Alexandra remembered the little yellow cane she had found in Frank’s clothes-closet. She thought of how he had come to this country a gay young fellow, so attractive that the prettiest Bohemian girl in Omaha had run away with him. It seemed unreasonable that life should have landed him in such a place as this. She blamed Marie bitterly. And why, with her happy, affectionate nature, should she have brought destruction and sorrow to all who had loved her, even to poor old Joe Tovesky, the uncle who used to carry her about so proudly when she was a little girl? That was the strangest thing of all. Was there, then, something wrong in being warm-hearted and impulsive like that? Alexandra hated to think so. But there was Emil, in the Norwegian graveyard at home, and here was Frank Shabata. Alexandra rose and took him by the hand.

“Frank Shabata, I am never going to stop trying until I get you pardoned. I’ll never give the Governor any peace. I know I can get you out of this place.”

Frank looked at her distrustfully, but he gathered confidence from her face. “Alexandra,” he said earnestly, “if I git out-a here, I not trouble dis country no more. I go back where I come from; see my mother.”

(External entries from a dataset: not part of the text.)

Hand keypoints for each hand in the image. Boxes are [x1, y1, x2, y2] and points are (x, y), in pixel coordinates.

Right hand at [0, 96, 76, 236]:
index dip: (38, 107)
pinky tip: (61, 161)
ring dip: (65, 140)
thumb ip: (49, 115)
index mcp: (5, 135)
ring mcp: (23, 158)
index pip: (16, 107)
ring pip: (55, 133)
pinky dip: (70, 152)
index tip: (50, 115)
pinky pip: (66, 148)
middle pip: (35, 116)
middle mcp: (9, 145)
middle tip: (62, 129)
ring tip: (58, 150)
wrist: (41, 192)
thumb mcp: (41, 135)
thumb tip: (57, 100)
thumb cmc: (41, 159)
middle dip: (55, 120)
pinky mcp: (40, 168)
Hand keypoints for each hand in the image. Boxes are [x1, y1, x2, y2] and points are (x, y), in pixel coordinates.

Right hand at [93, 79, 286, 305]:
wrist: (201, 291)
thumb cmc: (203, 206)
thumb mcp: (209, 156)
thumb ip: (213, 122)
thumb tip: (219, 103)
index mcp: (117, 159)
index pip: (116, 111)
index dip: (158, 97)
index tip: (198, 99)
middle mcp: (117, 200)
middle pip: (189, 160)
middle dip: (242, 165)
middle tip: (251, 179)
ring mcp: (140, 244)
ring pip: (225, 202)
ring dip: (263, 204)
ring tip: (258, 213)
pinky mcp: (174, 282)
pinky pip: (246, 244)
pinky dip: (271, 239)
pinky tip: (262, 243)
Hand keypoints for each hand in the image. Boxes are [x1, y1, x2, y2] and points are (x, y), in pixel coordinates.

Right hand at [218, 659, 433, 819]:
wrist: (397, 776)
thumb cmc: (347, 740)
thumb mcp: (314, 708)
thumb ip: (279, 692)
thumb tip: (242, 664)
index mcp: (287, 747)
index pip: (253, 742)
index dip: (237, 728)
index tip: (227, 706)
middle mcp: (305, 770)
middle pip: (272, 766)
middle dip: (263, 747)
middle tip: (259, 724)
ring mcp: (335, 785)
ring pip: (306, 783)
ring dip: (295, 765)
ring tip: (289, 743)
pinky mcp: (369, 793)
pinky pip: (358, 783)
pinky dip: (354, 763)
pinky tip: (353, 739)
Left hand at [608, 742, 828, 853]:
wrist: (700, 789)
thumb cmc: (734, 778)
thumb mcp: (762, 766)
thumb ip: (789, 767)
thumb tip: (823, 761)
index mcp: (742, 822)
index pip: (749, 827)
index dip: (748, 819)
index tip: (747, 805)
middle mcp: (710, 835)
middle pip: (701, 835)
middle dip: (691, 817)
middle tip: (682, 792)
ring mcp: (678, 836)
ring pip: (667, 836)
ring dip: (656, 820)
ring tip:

Alexandra tried to withdraw her hand, but Frank held on to it nervously. He put out his finger and absently touched a button on her black jacket. “Alexandra,” he said in a low tone, looking steadily at the button, “you ain’ t’ink I use dat girl awful bad before—”

“No, Frank. We won’t talk about that,” Alexandra said, pressing his hand. “I can’t help Emil now, so I’m going to do what I can for you. You know I don’t go away from home often, and I came up here on purpose to tell you this.”

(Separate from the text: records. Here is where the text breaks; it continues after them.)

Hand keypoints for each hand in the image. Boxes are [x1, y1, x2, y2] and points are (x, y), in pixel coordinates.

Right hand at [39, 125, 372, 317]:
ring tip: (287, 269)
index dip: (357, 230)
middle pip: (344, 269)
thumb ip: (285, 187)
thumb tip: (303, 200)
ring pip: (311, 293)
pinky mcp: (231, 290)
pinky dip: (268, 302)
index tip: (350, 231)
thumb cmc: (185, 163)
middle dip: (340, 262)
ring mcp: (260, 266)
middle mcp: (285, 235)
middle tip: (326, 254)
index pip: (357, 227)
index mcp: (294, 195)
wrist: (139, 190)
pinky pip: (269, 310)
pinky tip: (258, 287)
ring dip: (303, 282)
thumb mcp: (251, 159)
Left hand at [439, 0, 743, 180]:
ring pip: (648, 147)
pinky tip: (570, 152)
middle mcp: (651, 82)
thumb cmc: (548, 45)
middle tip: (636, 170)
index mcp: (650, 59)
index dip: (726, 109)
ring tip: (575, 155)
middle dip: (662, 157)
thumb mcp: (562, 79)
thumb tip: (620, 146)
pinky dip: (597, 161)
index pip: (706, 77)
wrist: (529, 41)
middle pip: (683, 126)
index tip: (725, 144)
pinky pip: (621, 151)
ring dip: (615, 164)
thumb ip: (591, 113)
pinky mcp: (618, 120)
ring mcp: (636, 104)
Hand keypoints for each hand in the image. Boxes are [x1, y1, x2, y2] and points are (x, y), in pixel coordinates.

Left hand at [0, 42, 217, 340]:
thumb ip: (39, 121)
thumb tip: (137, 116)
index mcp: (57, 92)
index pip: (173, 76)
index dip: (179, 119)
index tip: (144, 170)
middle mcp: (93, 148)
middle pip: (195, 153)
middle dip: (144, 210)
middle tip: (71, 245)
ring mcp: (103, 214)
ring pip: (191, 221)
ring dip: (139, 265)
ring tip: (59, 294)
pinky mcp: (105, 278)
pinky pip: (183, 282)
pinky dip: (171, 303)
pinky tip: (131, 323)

The warden at the glass door looked in inquiringly. Alexandra nodded, and he came in and touched the white button on his desk. The guard appeared, and with a sinking heart Alexandra saw Frank led away down the corridor. After a few words with Mr. Schwartz, she left the prison and made her way to the street-car. She had refused with horror the warden’s cordial invitation to “go through the institution.” As the car lurched over its uneven roadbed, back toward Lincoln, Alexandra thought of how she and Frank had been wrecked by the same storm and of how, although she could come out into the sunlight, she had not much more left in her life than he. She remembered some lines from a poem she had liked in her schooldays:—

Henceforth the world will only be
A wider prison-house to me,—

and sighed. A disgust of life weighed upon her heart; some such feeling as had twice frozen Frank Shabata’s features while they talked together. She wished she were back on the Divide.

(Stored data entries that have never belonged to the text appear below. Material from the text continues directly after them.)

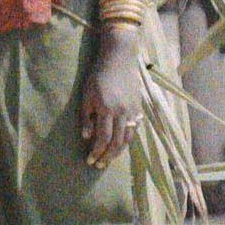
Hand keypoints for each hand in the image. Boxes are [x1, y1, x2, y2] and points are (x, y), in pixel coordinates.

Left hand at [79, 38, 143, 167]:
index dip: (97, 152)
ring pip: (128, 138)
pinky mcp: (138, 107)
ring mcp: (133, 110)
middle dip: (108, 156)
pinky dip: (128, 139)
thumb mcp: (86, 95)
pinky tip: (121, 144)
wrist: (119, 58)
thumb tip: (86, 137)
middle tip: (99, 165)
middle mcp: (122, 112)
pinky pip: (135, 128)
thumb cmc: (98, 75)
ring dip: (119, 151)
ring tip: (109, 159)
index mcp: (107, 109)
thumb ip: (86, 117)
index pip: (103, 138)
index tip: (90, 160)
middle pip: (117, 142)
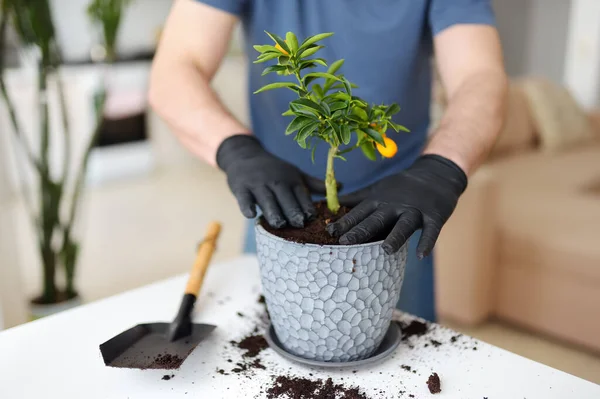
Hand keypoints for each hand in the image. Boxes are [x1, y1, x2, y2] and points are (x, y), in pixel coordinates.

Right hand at [216, 135, 326, 227]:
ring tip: (279, 224)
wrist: (244, 155)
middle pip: (285, 197)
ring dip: (273, 211)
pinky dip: (247, 205)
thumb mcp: (294, 173)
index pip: (301, 194)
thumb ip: (314, 184)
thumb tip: (342, 186)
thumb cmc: (273, 169)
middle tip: (299, 224)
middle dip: (292, 210)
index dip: (306, 206)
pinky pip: (244, 198)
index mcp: (291, 179)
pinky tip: (251, 215)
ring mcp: (257, 184)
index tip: (313, 218)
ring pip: (266, 199)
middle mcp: (275, 180)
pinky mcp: (241, 187)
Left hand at [326, 154, 467, 257]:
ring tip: (386, 251)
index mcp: (379, 200)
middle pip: (377, 219)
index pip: (359, 213)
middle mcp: (395, 205)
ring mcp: (415, 211)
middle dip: (361, 230)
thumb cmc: (401, 187)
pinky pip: (431, 231)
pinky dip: (427, 242)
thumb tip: (328, 204)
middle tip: (345, 242)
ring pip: (404, 225)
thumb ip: (355, 199)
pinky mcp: (434, 216)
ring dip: (395, 237)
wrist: (436, 174)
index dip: (345, 222)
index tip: (329, 231)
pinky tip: (421, 255)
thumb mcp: (377, 190)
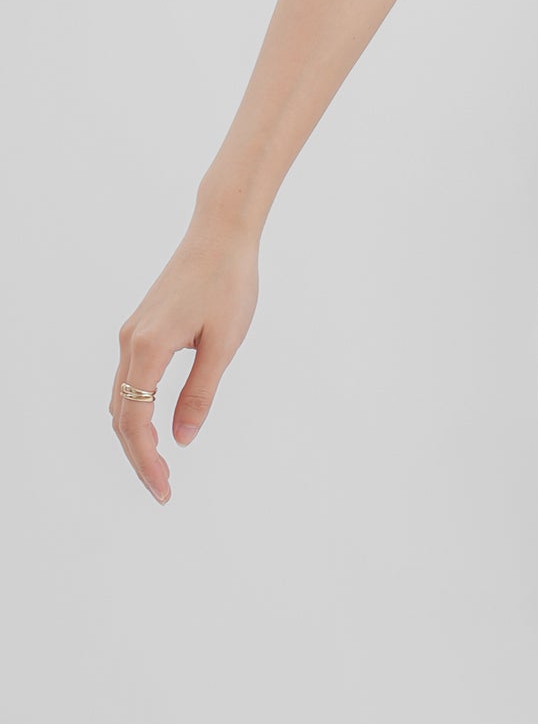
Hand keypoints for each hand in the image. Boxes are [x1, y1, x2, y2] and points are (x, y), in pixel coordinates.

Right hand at [110, 213, 260, 504]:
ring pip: (121, 397)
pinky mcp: (141, 326)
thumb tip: (182, 439)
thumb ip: (201, 392)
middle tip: (162, 489)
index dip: (146, 461)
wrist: (221, 233)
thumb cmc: (229, 282)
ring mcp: (132, 332)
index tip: (163, 490)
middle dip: (138, 456)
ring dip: (134, 434)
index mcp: (149, 347)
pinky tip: (154, 424)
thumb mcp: (224, 342)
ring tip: (158, 465)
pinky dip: (135, 408)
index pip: (135, 421)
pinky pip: (129, 378)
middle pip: (121, 414)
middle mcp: (131, 342)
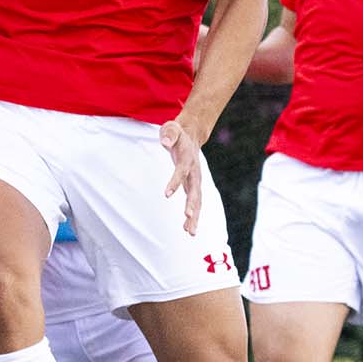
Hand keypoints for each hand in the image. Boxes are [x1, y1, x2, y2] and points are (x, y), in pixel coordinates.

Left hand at [159, 118, 205, 234]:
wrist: (190, 136)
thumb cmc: (176, 133)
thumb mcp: (170, 128)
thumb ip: (169, 134)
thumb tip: (165, 142)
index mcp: (188, 159)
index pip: (181, 171)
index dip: (175, 182)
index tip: (166, 194)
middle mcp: (194, 172)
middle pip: (194, 190)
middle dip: (191, 205)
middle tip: (187, 218)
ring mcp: (195, 181)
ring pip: (197, 201)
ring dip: (194, 216)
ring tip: (190, 233)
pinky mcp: (193, 186)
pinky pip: (194, 203)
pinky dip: (192, 216)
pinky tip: (187, 230)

When Alexandra entered her hotel, the clerk held up one finger and beckoned to her. As she approached his desk, he handed her a telegram. Alexandra took the yellow envelope and looked at it in perplexity, then stepped into the elevator without opening it. As she walked down the corridor toward her room, she reflected that she was, in a manner, immune from evil tidings. On reaching her room she locked the door, and sitting down on a chair by the dresser, opened the telegram. It was from Hanover, and it read:—

Arrived Hanover last night. Shall wait here until you come. Please hurry.

CARL LINSTRUM.

Alexandra put her head down on the dresser and burst into tears.